Article 7: The substitutive treatments consist of the method of treatment of dependency, based on the usage of products, substances, or drugs consumed by the subject, whether a new lifetime user.
Article 8: The local centers for consumption of products, substances, or drugs that cause dependency will be created and maintained under the responsibility of the Single Health System, and should count with the supervision of a multidisciplinary team.
Article 9: Harm reduction activities should be developed in all spaces of public interest in which the consumption of products, substances, or drugs that cause dependency occurs or could occur, or where users congregate.
The measures in this decree are applicable within the limits of the penitentiary system, public jails, juvenile detention and educational facilities, psychiatric hospitals, addiction treatment and rehabilitation facilities, or any other institution, which maintains persons deprived or restricted of their liberty.
Article 10: Harm reduction activities should be developed in harmony with the promotion of human rights, taking into special account the diversity of the users or addicts of products, substances, or drugs that cause dependency.

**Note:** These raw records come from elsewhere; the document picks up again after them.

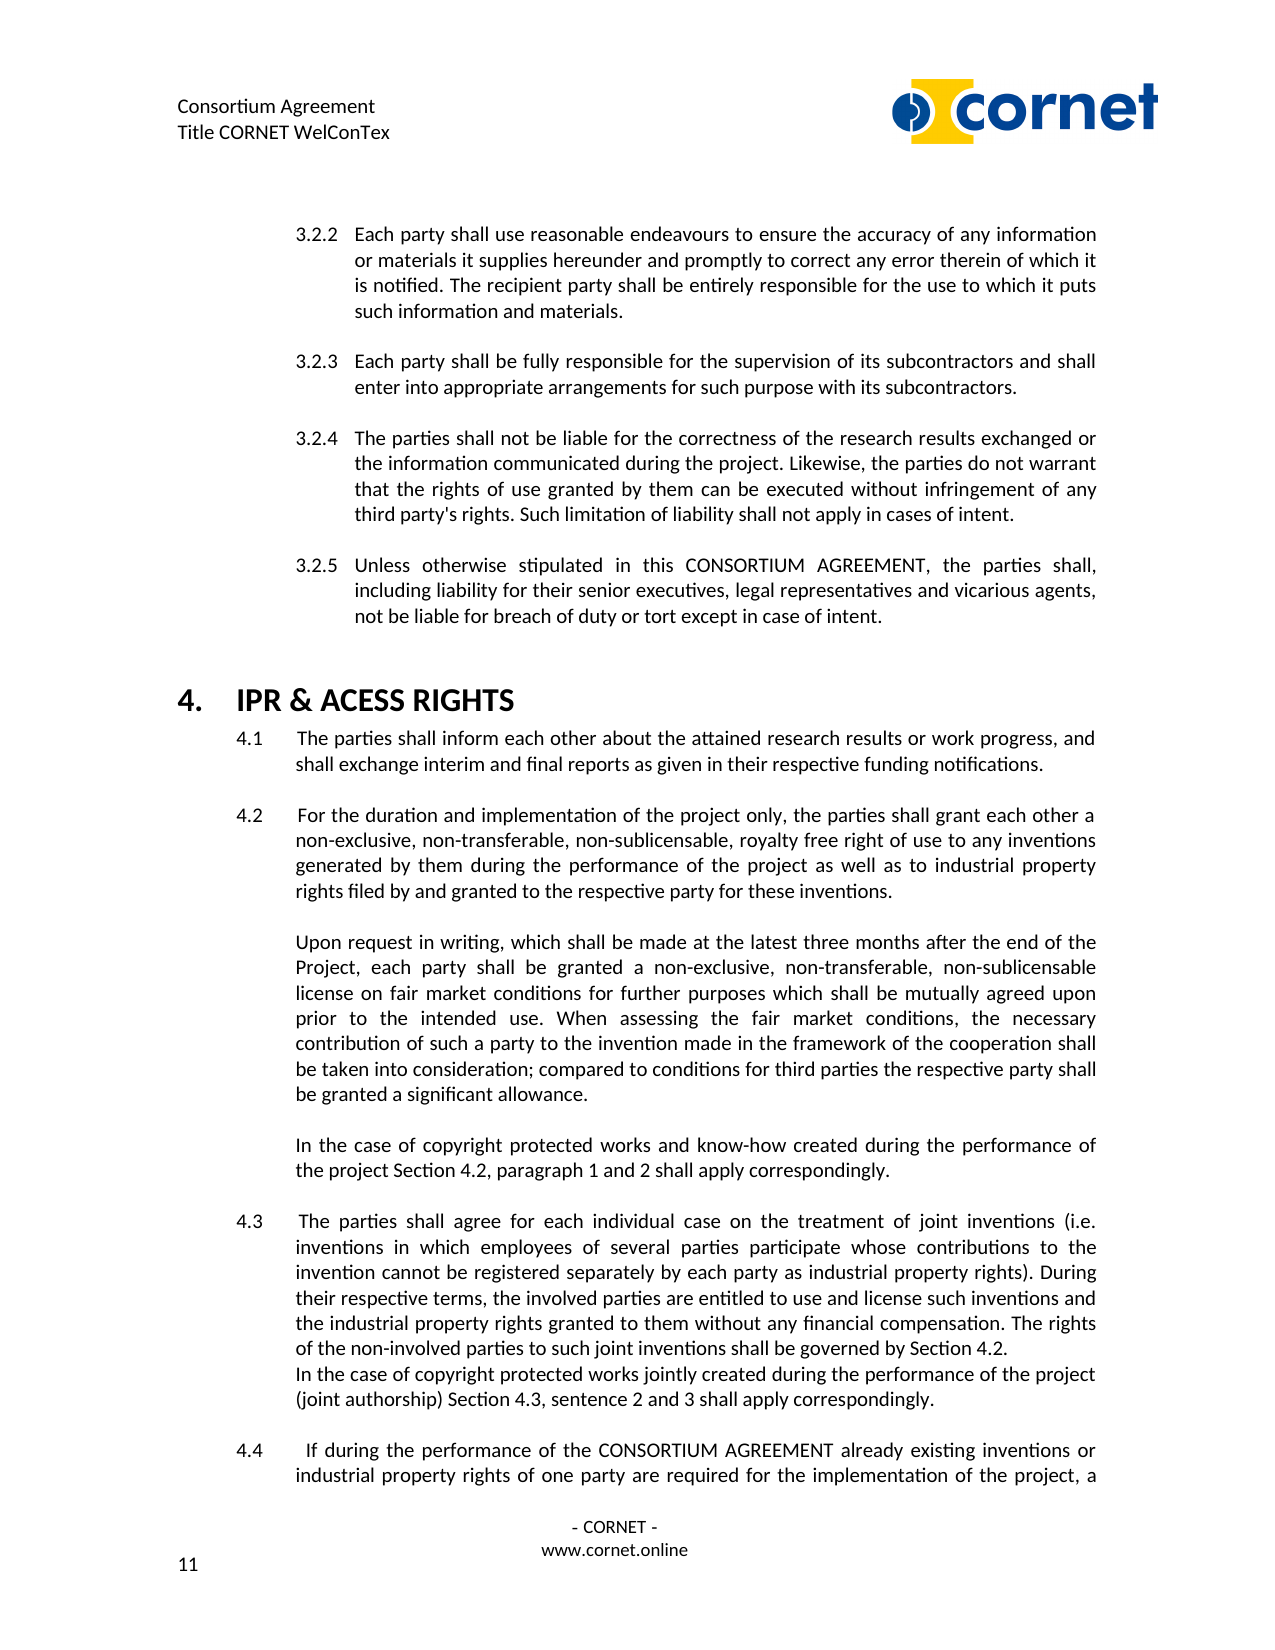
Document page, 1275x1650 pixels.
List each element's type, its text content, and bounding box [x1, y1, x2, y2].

text 4.2 For the duration and implementation of the project only, the parties shall grant each other a non-exclusive, non-transferable, non-sublicensable, royalty free right of use to any inventions generated by them during the performance of the project as well as to industrial property rights filed by and granted to the respective party for these inventions. [236, 802, 1098, 903]
subtitle 4. IPR & ACESS RIGHTS [177, 679, 1098, 719]
text 4.3 The parties shall agree for each individual case on the treatment of joint inventions (i.e. inventions in which employees of several parties participate whose contributions to the invention cannot be registered separately by each party as industrial property rights). During their respective terms, the involved parties are entitled to use and license such inventions and the industrial property rights granted to them without any financial compensation. The rights of the non-involved parties to such joint inventions shall be governed by Section 4.2. [236, 1208, 1098, 1361]
text 3.2.3 Each party shall be fully responsible for the supervision of its subcontractors and shall enter into appropriate arrangements for such purpose with its subcontractors. [295, 349, 1098, 399]
text 4.1 The parties shall inform each other about the attained research results or work progress, and shall exchange interim and final reports as given in their respective funding notifications. [236, 726, 1098, 776]
text 3.2.2 Each party shall use reasonable endeavours to ensure the accuracy of any information or materials it supplies hereunder and promptly to correct any error therein of which it is notified. The recipient party shall be entirely responsible for the use to which it puts such information and materials. [295, 222, 1098, 323]
text In the case of copyright protected works jointly created during the performance of the project (joint authorship) Section 4.3, sentence 2 and 3 shall apply correspondingly. [236, 1361, 1098, 1412]
text 4.4 If during the performance of the CONSORTIUM AGREEMENT already existing inventions or industrial property rights of one party are required for the implementation of the project, a non-exclusive, non-transferable, non-sublicensable royalty free right of use shall be granted to the other parties provided that the granting party is legally free to do so. Such right of use does not comprise the right to modification or further development of such inventions or industrial property rights. [236, 1437, 1098, 1488]
text In the case of copyright protected works and know-how created during the performance of the project Section 4.2, paragraph 1 and 2 shall apply correspondingly. [295, 1132, 1098, 1183]
text 3.2.5 Unless otherwise stipulated in this CONSORTIUM AGREEMENT, the parties shall, including liability for their senior executives, legal representatives and vicarious agents, not be liable for breach of duty or tort except in case of intent. [295, 552, 1098, 628]
text Upon request in writing, which shall be made at the latest three months after the end of the Project, each party shall be granted a non-exclusive, non-transferable, non-sublicensable license on fair market conditions for further purposes which shall be mutually agreed upon prior to the intended use. When assessing the fair market conditions, the necessary contribution of such a party to the invention made in the framework of the cooperation shall be taken into consideration; compared to conditions for third parties the respective party shall be granted a significant allowance. [295, 929, 1098, 1107]
picture [892, 79, 1158, 144]
text 3.2.4 The parties shall not be liable for the correctness of the research results exchanged or the information communicated during the project. Likewise, the parties do not warrant that the rights of use granted by them can be executed without infringement of any third party's rights. Such limitation of liability shall not apply in cases of intent. [295, 425, 1098, 527]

Section #1: In all harm reduction activities, the identity and freedom of choice of the user or addicts, or of persons taken as such, over any procedure related to prevention, diagnostic, and treatment, should be respected.
Section #2: The hiring of personnel for the harm reduction work described in this decree should give priority to members of the community where the activities will be developed, taking into account primarily access to the target population, independently of the level of formal instruction, and should observe, in the realm of public administration, the norms of access to jobs or public office.
Article 11: This decree goes into effect on the date of its publication.